WHAT IS REQUIRED » Scan the entries below for the word "thinking", then copy each line that holds it.

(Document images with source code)

*** Begin section ***

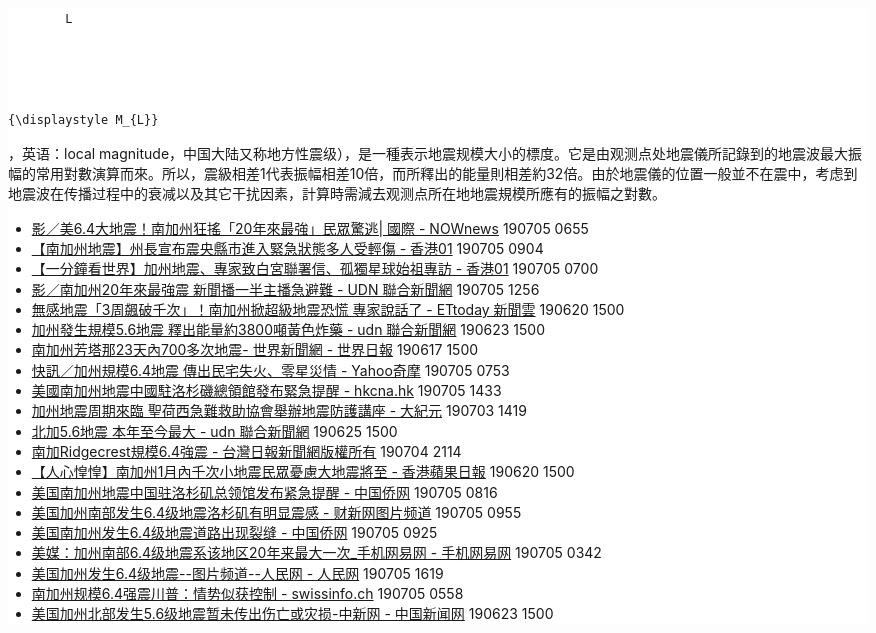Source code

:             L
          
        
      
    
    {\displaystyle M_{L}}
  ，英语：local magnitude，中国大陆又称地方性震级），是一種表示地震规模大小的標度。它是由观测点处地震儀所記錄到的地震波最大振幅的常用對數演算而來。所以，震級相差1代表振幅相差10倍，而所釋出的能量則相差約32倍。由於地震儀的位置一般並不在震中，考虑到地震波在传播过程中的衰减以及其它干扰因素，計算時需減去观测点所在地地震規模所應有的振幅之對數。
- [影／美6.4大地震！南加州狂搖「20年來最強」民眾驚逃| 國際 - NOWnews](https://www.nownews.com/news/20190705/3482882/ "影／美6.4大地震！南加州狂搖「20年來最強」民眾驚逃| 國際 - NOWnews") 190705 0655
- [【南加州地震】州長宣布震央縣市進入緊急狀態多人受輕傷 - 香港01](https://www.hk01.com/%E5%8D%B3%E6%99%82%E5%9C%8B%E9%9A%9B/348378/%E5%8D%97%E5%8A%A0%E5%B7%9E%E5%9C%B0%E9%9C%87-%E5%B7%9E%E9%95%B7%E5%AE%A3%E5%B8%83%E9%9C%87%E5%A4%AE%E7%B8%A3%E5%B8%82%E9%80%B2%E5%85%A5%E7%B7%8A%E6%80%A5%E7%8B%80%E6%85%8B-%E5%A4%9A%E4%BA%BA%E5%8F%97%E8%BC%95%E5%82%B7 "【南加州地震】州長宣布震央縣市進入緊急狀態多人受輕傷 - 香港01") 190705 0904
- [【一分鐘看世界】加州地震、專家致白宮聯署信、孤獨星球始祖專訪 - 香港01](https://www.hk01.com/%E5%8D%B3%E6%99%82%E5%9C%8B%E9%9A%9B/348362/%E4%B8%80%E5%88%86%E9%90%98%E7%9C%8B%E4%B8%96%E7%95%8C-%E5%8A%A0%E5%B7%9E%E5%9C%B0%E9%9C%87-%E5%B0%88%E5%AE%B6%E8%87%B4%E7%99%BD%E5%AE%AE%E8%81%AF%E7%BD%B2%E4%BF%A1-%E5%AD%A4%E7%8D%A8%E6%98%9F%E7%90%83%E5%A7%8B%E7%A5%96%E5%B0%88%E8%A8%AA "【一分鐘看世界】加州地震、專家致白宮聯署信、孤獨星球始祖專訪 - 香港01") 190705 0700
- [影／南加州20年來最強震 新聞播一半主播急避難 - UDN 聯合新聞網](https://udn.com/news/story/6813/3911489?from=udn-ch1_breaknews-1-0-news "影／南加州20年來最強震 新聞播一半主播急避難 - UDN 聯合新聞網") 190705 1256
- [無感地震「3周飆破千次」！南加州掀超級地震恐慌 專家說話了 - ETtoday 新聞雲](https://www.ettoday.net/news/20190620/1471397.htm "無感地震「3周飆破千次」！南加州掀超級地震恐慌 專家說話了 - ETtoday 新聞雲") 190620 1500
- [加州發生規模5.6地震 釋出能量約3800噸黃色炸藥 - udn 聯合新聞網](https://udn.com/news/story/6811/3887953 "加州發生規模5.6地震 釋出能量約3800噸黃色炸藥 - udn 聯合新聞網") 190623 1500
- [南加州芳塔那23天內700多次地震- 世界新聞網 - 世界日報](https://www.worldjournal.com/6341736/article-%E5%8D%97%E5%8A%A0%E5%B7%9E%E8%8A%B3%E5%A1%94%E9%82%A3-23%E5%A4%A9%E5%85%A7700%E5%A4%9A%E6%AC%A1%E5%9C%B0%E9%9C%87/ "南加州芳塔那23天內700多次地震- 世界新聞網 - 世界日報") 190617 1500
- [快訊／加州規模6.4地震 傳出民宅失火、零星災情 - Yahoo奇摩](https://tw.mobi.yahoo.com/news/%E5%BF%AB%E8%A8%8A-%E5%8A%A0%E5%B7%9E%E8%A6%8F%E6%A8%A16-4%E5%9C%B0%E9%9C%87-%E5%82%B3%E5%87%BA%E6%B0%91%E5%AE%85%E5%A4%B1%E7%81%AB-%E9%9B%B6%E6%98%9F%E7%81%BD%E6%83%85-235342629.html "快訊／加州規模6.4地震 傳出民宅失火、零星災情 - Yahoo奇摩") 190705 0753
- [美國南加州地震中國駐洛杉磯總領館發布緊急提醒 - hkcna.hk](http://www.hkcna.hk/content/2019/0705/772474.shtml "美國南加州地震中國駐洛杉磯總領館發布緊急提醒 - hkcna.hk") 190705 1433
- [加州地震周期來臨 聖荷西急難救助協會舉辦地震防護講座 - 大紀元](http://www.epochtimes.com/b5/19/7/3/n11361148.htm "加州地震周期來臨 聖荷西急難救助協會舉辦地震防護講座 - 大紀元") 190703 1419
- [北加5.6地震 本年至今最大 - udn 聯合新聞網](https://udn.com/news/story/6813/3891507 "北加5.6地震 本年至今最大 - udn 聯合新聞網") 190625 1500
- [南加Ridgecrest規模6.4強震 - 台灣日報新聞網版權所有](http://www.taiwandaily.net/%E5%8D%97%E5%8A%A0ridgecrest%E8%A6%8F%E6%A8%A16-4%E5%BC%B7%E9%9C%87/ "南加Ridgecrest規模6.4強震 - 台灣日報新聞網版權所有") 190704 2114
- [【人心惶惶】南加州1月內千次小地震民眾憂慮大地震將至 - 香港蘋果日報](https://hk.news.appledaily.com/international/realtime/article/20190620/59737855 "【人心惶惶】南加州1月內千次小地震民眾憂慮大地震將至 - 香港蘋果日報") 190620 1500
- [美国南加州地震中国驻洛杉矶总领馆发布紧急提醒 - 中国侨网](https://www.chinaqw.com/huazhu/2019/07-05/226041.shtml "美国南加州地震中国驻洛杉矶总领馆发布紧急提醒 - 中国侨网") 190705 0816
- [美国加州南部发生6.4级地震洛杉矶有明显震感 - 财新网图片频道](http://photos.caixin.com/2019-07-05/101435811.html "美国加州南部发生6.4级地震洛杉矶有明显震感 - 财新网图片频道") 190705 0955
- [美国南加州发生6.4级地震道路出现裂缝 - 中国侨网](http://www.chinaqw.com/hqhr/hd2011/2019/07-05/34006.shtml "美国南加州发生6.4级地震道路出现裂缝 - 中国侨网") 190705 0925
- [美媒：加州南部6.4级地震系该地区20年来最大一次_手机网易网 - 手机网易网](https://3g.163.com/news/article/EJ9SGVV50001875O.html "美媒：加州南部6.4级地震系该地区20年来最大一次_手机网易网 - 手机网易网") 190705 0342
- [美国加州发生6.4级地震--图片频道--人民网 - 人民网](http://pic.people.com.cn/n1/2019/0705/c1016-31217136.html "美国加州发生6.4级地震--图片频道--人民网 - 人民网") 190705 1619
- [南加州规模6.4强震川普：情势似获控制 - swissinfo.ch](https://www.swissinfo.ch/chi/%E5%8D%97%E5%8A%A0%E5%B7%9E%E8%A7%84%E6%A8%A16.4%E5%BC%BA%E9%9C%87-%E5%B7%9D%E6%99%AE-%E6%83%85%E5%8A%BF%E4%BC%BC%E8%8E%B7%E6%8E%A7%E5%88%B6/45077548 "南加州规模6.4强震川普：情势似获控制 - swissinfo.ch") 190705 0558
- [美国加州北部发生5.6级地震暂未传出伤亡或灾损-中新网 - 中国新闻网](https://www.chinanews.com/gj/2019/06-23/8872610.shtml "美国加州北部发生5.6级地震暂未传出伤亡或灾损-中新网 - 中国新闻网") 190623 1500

*** End section ***
*** Begin section ***

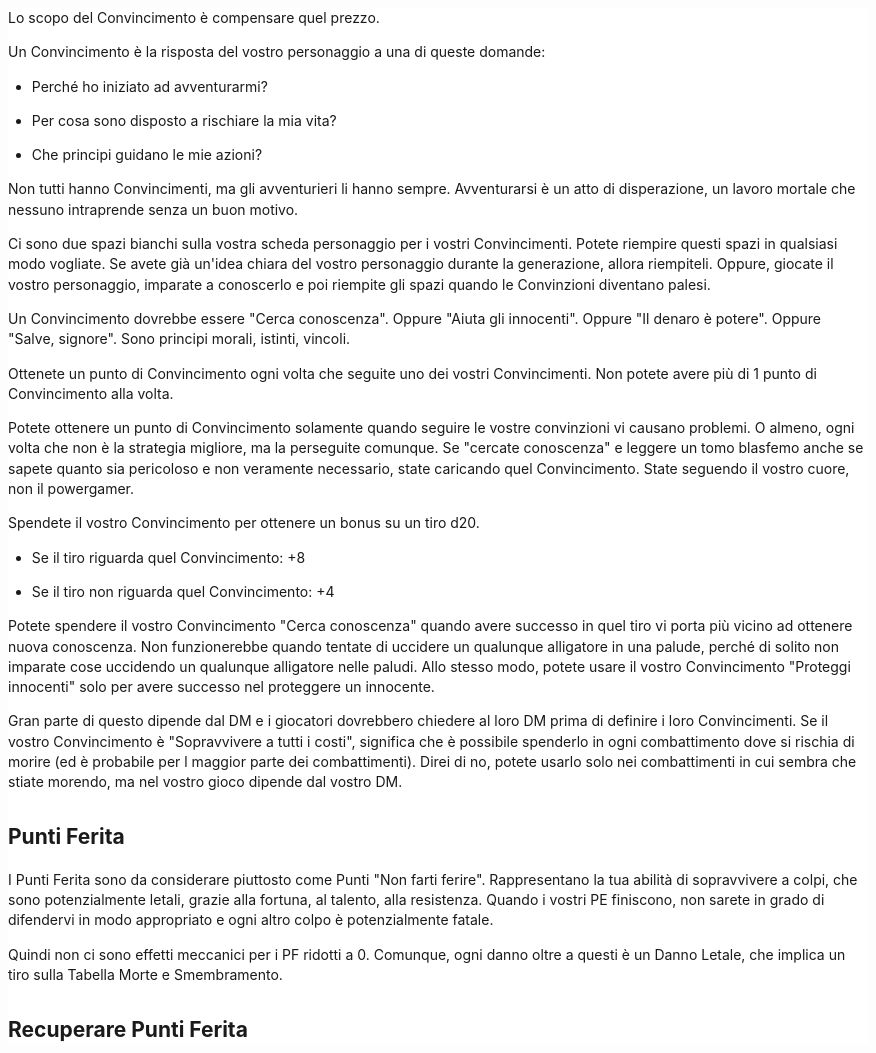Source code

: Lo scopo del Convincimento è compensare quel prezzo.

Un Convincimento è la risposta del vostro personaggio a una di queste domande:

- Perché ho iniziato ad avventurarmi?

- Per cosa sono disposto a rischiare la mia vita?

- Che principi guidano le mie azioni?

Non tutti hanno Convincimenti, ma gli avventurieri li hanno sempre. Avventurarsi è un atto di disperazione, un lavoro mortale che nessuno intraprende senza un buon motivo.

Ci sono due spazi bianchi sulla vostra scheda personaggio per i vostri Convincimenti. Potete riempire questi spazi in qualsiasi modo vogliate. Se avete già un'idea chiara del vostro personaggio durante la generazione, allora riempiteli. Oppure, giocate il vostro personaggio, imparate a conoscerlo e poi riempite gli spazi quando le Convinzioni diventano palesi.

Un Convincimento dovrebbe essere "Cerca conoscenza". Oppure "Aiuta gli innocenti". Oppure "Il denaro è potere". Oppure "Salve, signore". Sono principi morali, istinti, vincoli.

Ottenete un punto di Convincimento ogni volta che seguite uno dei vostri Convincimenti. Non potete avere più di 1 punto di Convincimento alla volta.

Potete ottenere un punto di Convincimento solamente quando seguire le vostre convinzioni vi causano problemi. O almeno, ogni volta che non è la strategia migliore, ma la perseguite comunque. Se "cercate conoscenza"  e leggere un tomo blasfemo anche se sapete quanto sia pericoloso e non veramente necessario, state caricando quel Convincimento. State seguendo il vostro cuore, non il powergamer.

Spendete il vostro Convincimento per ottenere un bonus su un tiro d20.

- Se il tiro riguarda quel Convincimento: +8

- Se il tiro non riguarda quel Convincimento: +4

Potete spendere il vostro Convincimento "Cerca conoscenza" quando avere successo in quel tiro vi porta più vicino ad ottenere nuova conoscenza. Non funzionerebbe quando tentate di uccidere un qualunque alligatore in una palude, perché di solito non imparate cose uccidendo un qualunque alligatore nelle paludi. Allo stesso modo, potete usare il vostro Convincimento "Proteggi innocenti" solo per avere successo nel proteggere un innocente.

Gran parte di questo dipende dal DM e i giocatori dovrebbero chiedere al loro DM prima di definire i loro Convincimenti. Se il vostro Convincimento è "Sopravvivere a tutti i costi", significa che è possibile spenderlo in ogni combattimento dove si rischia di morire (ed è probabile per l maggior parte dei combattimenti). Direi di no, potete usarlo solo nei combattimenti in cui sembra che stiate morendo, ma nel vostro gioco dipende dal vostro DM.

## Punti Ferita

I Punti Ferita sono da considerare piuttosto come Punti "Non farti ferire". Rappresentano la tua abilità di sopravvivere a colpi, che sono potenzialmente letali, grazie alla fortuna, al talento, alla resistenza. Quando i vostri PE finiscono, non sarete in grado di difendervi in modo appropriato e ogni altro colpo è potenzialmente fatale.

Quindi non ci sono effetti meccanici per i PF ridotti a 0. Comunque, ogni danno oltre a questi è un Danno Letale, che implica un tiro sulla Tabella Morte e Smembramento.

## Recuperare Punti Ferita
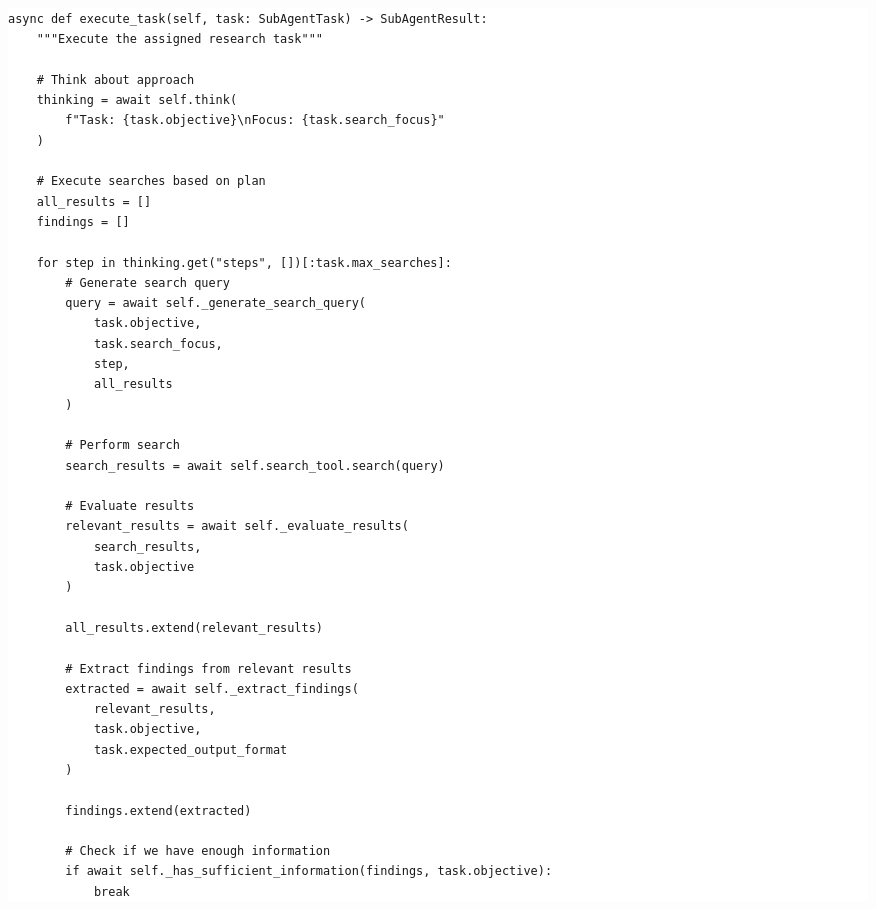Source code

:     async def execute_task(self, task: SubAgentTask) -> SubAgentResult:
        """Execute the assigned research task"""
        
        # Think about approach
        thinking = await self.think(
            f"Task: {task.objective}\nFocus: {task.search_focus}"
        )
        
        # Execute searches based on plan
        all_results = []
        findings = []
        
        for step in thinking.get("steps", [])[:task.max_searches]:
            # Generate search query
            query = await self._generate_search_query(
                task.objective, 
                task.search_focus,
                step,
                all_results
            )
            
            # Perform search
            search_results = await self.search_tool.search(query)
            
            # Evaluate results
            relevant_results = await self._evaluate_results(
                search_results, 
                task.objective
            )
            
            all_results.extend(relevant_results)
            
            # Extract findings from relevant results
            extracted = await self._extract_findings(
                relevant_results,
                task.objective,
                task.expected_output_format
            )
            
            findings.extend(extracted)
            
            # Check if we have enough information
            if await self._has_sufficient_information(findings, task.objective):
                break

*** End section ***

TASK SOLUTION »
        thinking = await self.think(
        for step in thinking.get("steps", [])[:task.max_searches]:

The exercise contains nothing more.